Si se lograba el mínimo resultado de aceptación necesario para la cohesión social –y muchas veces era bastante más que un mínimo- seguramente era porque su discurso no se centraba en el consenso, sino en la justicia. Se trataba, no tanto de establecer, sino de entender qué era justo y qué no, y cuál era el castigo apropiado para la injusticia. El sensus de la justicia era algo con lo que se nacía, no algo que se necesitara construir. Su aplicación práctica necesitaba ser pensada, y se podía acertar más o menos. Pero la base sobre la que se asentaba era algo dado con el ser humano mismo: era natural. Y por tanto era algo con una relación intrínseca con la realidad. Era en consecuencia la verdad la que creaba consensos, no el consenso el que creaba la verdad, la realidad social.
La razón práctica es pues el factor de consenso decisivo. Y, por eso mismo, se la debe considerar allí donde pueda hallarse. Diseñar el acuerdo general como exclusivamente procedente del unos individuos aislados de su procedencia social, como si la sociedad fuera un agregado de elementos atomizados y unidos sólo por el Estado y el supuesto pacto que da lugar al mismo, es ignorar la dimensión social del ser humano, y el hecho de que la racionalidad se encuentra también en las sociedades, sean del tipo que sean, que son las principales configuradoras de la cultura. Aquí no se pueden excluir las confesiones religiosas, que tienen algo que decir también en el terreno de la racionalidad moral, y de hecho lo han dicho y lo dicen. Por el contrario, resolver toda la cuestión del consenso social en una votación de individuos corre el serio riesgo de que, en vez del consenso general, el resultado sea la imposición de la mayoría –dejando al margen no sólo personas singulares sino sociedades, y con ello no sólo puntos de vista individuales sino parte y parte importante de la vida de las personas-, con lo que se consagra la fractura social, precisamente lo que se quería evitar.

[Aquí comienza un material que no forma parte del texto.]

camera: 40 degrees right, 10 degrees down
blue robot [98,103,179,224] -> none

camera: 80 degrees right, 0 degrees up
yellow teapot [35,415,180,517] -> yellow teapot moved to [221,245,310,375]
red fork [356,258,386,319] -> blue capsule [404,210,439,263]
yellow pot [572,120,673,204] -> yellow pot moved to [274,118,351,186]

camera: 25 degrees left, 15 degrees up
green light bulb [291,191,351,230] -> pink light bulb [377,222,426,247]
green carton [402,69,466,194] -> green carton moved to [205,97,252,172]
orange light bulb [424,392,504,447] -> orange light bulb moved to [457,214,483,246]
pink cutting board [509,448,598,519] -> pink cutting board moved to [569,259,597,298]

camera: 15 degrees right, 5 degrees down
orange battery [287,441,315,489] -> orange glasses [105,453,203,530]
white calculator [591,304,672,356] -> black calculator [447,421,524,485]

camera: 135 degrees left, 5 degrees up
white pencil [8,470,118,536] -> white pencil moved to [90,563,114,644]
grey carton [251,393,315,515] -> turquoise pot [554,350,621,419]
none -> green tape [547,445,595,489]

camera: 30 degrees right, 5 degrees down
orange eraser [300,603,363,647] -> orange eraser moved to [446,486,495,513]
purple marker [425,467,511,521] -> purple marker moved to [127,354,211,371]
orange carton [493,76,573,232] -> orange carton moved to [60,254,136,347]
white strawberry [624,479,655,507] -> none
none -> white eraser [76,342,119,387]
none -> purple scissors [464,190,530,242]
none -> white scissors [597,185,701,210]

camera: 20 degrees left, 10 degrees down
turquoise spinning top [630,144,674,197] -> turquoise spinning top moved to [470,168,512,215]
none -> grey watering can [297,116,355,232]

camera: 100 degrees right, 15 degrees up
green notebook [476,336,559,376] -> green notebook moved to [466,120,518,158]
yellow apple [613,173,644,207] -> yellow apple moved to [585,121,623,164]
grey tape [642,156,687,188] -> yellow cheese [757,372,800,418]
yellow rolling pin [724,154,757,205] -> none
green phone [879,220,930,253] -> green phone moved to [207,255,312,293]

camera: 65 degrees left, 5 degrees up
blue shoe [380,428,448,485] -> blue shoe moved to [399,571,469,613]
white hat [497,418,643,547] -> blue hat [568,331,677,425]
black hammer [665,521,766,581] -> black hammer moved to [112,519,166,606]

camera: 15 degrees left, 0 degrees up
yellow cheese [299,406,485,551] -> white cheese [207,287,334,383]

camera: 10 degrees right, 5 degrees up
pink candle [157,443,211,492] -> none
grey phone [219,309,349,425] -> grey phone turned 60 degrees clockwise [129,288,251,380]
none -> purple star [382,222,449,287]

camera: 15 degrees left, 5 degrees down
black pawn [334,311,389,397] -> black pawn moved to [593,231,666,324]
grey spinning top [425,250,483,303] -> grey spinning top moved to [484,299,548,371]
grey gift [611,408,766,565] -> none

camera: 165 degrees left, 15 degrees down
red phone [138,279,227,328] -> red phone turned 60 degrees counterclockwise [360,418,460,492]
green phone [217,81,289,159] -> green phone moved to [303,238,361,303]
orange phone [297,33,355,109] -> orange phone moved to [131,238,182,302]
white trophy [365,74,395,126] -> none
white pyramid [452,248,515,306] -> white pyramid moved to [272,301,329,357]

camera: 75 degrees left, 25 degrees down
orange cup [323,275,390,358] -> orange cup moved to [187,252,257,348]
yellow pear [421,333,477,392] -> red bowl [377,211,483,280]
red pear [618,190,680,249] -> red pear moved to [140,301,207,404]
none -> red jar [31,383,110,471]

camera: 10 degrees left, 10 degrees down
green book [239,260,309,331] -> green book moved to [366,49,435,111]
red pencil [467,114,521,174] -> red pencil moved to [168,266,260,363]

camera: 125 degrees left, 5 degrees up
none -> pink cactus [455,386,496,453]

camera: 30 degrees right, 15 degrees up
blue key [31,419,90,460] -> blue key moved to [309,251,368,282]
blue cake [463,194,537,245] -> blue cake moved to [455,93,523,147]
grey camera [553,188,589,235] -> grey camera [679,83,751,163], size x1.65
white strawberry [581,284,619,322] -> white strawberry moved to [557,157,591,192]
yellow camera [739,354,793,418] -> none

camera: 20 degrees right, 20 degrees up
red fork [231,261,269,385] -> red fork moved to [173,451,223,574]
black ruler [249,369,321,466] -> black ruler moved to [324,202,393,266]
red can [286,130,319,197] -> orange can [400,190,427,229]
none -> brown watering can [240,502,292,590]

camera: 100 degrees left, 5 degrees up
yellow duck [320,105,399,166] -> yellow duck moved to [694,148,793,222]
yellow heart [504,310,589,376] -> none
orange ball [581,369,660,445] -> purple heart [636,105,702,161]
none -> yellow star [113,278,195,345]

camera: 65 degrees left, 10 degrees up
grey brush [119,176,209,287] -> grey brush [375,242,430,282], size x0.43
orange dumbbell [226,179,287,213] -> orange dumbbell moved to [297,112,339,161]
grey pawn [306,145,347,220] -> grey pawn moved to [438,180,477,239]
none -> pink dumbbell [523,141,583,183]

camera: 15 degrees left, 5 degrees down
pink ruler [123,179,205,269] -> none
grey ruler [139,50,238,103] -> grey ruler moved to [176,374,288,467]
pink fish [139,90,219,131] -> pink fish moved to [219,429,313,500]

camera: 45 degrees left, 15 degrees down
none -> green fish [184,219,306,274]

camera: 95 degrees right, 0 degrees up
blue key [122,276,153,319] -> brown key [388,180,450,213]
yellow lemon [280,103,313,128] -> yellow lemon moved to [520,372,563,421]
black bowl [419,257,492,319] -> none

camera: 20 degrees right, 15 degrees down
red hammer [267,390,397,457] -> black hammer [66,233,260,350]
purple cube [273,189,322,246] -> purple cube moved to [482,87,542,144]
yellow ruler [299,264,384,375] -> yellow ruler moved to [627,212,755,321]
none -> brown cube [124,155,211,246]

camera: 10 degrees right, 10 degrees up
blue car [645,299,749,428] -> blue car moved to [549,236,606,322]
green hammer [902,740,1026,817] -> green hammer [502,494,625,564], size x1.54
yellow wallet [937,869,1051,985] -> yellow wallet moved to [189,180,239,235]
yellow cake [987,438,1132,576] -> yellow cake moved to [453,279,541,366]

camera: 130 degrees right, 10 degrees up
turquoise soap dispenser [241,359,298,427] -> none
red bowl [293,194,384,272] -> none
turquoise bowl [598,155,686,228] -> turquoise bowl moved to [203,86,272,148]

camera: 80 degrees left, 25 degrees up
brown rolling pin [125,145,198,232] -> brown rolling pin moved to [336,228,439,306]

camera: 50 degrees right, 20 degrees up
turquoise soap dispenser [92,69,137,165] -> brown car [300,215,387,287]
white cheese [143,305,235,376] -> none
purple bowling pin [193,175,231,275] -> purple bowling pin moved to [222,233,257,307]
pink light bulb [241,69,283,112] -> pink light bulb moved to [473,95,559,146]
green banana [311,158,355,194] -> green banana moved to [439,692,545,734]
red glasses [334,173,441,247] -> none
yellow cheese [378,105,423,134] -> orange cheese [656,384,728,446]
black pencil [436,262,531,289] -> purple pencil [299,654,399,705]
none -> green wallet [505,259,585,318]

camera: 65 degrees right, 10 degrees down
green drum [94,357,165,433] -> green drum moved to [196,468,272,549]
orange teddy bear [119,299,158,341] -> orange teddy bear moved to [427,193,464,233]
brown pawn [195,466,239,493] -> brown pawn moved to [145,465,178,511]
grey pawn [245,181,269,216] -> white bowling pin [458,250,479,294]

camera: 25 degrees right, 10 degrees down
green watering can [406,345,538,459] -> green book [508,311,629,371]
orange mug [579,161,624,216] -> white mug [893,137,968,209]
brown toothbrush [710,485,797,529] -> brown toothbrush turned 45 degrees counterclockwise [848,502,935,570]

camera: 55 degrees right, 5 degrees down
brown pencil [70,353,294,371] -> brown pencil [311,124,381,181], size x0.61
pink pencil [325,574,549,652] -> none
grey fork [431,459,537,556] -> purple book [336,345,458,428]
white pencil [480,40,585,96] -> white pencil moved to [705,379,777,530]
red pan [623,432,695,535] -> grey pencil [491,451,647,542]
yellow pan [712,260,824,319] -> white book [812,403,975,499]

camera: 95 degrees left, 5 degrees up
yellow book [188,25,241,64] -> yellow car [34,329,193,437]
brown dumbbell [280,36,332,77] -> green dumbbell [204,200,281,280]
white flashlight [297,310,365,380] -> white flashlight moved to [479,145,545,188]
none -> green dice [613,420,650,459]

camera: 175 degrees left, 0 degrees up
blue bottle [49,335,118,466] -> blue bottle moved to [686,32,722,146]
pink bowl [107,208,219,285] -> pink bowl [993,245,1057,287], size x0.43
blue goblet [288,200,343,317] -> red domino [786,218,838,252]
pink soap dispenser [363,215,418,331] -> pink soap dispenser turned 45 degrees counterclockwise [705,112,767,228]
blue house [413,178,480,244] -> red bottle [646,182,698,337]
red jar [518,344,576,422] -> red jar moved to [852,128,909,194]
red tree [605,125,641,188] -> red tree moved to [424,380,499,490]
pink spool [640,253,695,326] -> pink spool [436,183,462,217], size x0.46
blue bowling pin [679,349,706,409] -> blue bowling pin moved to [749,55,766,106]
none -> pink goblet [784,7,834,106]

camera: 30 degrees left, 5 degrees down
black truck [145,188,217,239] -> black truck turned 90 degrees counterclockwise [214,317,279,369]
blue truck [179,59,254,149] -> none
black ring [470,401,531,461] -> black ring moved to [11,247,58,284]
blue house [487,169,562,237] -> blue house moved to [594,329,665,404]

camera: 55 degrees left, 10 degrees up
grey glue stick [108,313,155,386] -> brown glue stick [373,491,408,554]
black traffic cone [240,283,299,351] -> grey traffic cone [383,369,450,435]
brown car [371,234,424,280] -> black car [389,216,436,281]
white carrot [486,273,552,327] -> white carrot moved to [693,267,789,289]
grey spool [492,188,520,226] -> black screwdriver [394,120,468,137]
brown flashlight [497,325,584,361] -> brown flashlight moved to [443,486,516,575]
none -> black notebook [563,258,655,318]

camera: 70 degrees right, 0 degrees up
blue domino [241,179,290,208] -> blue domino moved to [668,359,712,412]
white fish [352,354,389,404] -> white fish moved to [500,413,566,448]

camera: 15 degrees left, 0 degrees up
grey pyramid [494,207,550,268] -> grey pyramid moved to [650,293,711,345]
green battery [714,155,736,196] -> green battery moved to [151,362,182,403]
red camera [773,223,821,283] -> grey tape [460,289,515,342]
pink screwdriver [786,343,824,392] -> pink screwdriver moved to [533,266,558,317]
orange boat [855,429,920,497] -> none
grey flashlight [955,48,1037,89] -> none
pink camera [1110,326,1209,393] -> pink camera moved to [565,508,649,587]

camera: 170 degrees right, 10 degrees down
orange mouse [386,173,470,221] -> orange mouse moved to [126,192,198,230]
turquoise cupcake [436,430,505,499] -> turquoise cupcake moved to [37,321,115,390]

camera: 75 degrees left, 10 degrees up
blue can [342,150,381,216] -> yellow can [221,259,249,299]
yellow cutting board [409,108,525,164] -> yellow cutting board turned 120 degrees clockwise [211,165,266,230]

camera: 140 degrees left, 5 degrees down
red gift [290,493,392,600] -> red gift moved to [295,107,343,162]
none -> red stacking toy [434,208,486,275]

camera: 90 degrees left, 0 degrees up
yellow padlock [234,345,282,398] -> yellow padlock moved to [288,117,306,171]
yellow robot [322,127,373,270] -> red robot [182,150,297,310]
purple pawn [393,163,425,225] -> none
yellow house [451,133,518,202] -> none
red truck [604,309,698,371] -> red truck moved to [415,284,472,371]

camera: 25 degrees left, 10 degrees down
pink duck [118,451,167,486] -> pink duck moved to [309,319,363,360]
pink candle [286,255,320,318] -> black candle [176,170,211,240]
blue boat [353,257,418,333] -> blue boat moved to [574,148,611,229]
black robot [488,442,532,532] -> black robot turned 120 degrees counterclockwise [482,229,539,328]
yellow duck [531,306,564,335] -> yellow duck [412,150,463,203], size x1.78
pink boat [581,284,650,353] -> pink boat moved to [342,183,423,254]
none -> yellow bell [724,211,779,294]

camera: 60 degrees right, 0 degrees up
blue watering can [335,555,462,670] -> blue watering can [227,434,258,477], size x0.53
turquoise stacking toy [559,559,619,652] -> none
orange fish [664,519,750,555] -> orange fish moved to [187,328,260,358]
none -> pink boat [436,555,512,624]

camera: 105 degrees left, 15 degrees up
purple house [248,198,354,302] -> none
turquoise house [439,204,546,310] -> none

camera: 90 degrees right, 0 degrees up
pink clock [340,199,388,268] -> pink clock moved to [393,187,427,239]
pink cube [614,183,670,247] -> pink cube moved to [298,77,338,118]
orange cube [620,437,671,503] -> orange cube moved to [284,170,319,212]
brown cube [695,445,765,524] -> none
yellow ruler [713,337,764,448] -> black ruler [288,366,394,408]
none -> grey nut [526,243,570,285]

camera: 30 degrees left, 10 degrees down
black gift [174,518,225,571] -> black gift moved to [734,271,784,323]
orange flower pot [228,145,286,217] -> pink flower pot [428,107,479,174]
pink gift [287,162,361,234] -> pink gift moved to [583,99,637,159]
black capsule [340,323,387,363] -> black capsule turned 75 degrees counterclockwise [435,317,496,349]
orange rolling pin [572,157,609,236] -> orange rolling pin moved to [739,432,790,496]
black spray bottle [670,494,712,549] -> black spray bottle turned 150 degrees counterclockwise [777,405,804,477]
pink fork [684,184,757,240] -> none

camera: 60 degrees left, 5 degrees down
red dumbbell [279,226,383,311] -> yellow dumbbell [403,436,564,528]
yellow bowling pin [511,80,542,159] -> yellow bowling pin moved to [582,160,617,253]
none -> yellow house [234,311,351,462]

A esto se podría añadir que, si toda esta cuestión se resuelve en una polaridad exclusiva de individuos singulares y poderes públicos, la propia moral civil quedaría más desprotegida de lo que parece a primera vista. No hay que olvidar que las declaraciones de derechos no nacieron para proteger a las personas frente a las confesiones religiosas, sino frente a los estados. Y es asociándose como las personas han sido capaces de formular sus reivindicaciones justas y de hacerlas prosperar. Olvidar esto, y dejar en un margen inoperante a las sociedades civiles o a las religiosas, puede fácilmente convertir a la moral civil en la tapadera ideológica de nuevas dictaduras, y del tipo más peligroso: las que quieren dominar hasta las conciencias.
[i] CORTINA, Adela, Ética civil y religión, PPC, Madrid, 1995, p. 8.
[ii] Aquí los términos “moral” y “ética” se utilizan indistintamente, como sinónimos.
[iii] No hay unanimidad en la respuesta a esta pregunta, tampoco si nos ceñimos a pensadores católicos. Carlos Díaz, por ejemplo, asume la distinción mínimos-máximos, afirmando que la ética de mínimos es deontológica mientras que la de máximos es ética de la felicidad; la primera se centra en la justicia y corresponde a lo racional, mientras que la segunda se centra en lo conveniente y corresponde a lo razonable (cfr. DÍAZ, Carlos, “Los católicos en la vida pública”, en www.unav.es/publicaciones/catolicos_vida_publica.pdf, pñp.8-11). No coincido con su postura, entre otros motivos porque no sólo la justicia genera deberes en sentido estricto, ni lo racional se refiere sólo a la justicia. Además, porque el deber y la felicidad se resuelven en ser dos aspectos del bien –el primero como medio para conseguirlo, el segundo como consecuencia de haberlo conseguido-, referencia última de toda ética. Sí que coincido, tanto con Díaz como con Cortina, en que la idea generalizada de la justicia es lo que puede servir de base para un consenso ético de la vida social.